Exercise details: Would you reproduce the entries exactly, including every line?

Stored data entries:
+ + + +
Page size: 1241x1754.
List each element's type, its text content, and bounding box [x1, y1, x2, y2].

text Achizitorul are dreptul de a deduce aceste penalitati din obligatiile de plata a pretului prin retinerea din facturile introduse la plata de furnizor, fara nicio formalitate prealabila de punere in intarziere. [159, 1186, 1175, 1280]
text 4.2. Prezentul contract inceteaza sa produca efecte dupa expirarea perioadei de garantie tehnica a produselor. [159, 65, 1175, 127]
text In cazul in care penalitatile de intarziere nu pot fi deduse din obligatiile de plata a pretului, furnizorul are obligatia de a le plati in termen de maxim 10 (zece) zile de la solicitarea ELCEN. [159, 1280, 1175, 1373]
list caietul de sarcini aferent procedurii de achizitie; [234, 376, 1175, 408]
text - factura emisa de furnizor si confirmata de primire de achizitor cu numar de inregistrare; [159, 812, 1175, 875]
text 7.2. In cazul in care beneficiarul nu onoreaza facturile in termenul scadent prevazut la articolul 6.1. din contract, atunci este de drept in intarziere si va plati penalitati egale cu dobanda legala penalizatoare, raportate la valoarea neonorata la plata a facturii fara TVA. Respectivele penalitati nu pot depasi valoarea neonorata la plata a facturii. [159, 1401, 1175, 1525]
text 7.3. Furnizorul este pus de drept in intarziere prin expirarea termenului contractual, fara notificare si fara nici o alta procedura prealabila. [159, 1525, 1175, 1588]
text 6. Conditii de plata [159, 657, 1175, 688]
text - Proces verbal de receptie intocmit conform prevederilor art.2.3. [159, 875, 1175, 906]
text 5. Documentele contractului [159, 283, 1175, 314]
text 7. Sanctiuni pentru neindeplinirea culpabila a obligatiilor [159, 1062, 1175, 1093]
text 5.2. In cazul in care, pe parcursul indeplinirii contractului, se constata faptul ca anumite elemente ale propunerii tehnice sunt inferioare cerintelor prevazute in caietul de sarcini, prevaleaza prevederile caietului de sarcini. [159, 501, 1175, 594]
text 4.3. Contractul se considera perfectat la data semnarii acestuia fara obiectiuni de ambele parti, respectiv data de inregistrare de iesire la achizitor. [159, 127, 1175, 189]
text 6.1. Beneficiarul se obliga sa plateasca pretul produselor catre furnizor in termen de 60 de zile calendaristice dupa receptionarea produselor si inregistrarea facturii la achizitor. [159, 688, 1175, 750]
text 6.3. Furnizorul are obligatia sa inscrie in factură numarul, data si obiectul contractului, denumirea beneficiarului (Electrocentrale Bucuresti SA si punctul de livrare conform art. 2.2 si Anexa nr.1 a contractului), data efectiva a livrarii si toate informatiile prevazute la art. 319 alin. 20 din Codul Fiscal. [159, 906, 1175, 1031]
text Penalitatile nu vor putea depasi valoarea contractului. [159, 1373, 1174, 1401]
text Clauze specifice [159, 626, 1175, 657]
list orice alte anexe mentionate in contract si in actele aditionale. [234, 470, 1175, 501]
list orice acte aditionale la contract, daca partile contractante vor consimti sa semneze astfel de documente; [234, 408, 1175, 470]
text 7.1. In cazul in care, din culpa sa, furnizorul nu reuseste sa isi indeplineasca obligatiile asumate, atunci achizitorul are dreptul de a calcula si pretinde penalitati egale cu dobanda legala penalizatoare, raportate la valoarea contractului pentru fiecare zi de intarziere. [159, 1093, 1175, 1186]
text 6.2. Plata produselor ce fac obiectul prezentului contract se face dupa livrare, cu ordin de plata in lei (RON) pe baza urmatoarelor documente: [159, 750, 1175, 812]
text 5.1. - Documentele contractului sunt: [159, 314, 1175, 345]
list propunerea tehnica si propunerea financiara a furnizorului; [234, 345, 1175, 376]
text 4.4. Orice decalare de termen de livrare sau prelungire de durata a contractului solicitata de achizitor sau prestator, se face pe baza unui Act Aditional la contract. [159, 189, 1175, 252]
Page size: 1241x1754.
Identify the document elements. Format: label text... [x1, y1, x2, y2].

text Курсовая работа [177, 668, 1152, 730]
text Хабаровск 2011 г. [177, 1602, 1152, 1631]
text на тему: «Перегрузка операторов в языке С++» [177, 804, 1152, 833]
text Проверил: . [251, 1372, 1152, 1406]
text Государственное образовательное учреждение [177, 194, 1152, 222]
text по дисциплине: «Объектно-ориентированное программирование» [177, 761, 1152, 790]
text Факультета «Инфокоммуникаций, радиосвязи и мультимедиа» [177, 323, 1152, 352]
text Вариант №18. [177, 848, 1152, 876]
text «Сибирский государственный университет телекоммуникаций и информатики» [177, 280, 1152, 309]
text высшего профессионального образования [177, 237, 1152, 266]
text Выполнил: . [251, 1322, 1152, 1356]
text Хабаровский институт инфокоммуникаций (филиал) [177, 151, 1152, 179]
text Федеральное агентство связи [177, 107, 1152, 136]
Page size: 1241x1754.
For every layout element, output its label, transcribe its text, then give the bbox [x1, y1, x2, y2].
+ + + +
Problem solution:
Page size: 1241x1754.
List each element's type, its text content, and bounding box [x1, y1, x2, y2].

text Achizitorul are dreptul de a deduce aceste penalitati din obligatiile de plata a pretului prin retinerea din facturile introduse la plata de furnizor, fara nicio formalitate prealabila de punere in intarziere. [159, 1186, 1175, 1280]
text 4.2. Prezentul contract inceteaza sa produca efecte dupa expirarea perioadei de garantie tehnica a produselor. [159, 65, 1175, 127]
text In cazul in care penalitatile de intarziere nu pot fi deduse din obligatiile de plata a pretului, furnizorul are obligatia de a le plati in termen de maxim 10 (zece) zile de la solicitarea ELCEN. [159, 1280, 1175, 1373]
list caietul de sarcini aferent procedurii de achizitie; [234, 376, 1175, 408]
text - factura emisa de furnizor si confirmata de primire de achizitor cu numar de inregistrare; [159, 812, 1175, 875]
text 7.2. In cazul in care beneficiarul nu onoreaza facturile in termenul scadent prevazut la articolul 6.1. din contract, atunci este de drept in intarziere si va plati penalitati egale cu dobanda legala penalizatoare, raportate la valoarea neonorata la plata a facturii fara TVA. Respectivele penalitati nu pot depasi valoarea neonorata la plata a facturii. [159, 1401, 1175, 1525]
text 7.3. Furnizorul este pus de drept in intarziere prin expirarea termenului contractual, fara notificare si fara nici o alta procedura prealabila. [159, 1525, 1175, 1588]
text 6. Conditii de plata [159, 657, 1175, 688]
text - Proces verbal de receptie intocmit conform prevederilor art.2.3. [159, 875, 1175, 906]
text 5. Documentele contractului [159, 283, 1175, 314]
text 7. Sanctiuni pentru neindeplinirea culpabila a obligatiilor [159, 1062, 1175, 1093]
text 5.2. In cazul in care, pe parcursul indeplinirii contractului, se constata faptul ca anumite elemente ale propunerii tehnice sunt inferioare cerintelor prevazute in caietul de sarcini, prevaleaza prevederile caietului de sarcini. [159, 501, 1175, 594]
text 4.3. Contractul se considera perfectat la data semnarii acestuia fara obiectiuni de ambele parti, respectiv data de inregistrare de iesire la achizitor. [159, 127, 1175, 189]
text 6.1. Beneficiarul se obliga sa plateasca pretul produselor catre furnizor in termen de 60 de zile calendaristice dupa receptionarea produselor si inregistrarea facturii la achizitor. [159, 688, 1175, 750]
text 6.3. Furnizorul are obligatia sa inscrie in factură numarul, data si obiectul contractului, denumirea beneficiarului (Electrocentrale Bucuresti SA si punctul de livrare conform art. 2.2 si Anexa nr.1 a contractului), data efectiva a livrarii si toate informatiile prevazute la art. 319 alin. 20 din Codul Fiscal. [159, 906, 1175, 1031]
text Penalitatile nu vor putea depasi valoarea contractului. [159, 1373, 1174, 1401]
text Clauze specifice [159, 626, 1175, 657]
list orice alte anexe mentionate in contract si in actele aditionale. [234, 470, 1175, 501]
list orice acte aditionale la contract, daca partile contractante vor consimti sa semneze astfel de documente; [234, 408, 1175, 470]
text 7.1. In cazul in care, din culpa sa, furnizorul nu reuseste sa isi indeplineasca obligatiile asumate, atunci achizitorul are dreptul de a calcula si pretinde penalitati egale cu dobanda legala penalizatoare, raportate la valoarea contractului pentru fiecare zi de intarziere. [159, 1093, 1175, 1186]
text 6.2. Plata produselor ce fac obiectul prezentului contract se face dupa livrare, cu ordin de plata in lei (RON) pe baza urmatoarelor documente: [159, 750, 1175, 812]
text 5.1. - Documentele contractului sunt: [159, 314, 1175, 345]
list propunerea tehnica si propunerea financiara a furnizorului; [234, 345, 1175, 376]
text 4.4. Orice decalare de termen de livrare sau prelungire de durata a contractului solicitata de achizitor sau prestator, se face pe baza unui Act Aditional la contract. [159, 189, 1175, 252]
Page size: 1241x1754.
Identify the document elements. Format: label text... [x1, y1, x2, y2].

text Курсовая работа [177, 668, 1152, 730]
text Хабаровск 2011 г. [177, 1602, 1152, 1631]
text на тему: «Перегрузка операторов в языке С++» [177, 804, 1152, 833]
text Проверил: . [251, 1372, 1152, 1406]
text Государственное образовательное учреждение [177, 194, 1152, 222]
text по дисциплине: «Объектно-ориентированное программирование» [177, 761, 1152, 790]
text Факультета «Инфокоммуникаций, радиосвязи и мультимедиа» [177, 323, 1152, 352]
text Вариант №18. [177, 848, 1152, 876]
text «Сибирский государственный университет телекоммуникаций и информатики» [177, 280, 1152, 309]
text высшего профессионального образования [177, 237, 1152, 266]
text Выполнил: . [251, 1322, 1152, 1356]
text Хабаровский институт инфокоммуникаций (филиал) [177, 151, 1152, 179]
text Федеральное агентство связи [177, 107, 1152, 136]
Page size: 1241x1754.
For every layout element, output its label, transcribe its text, then give the bbox [x1, y1, x2, y2].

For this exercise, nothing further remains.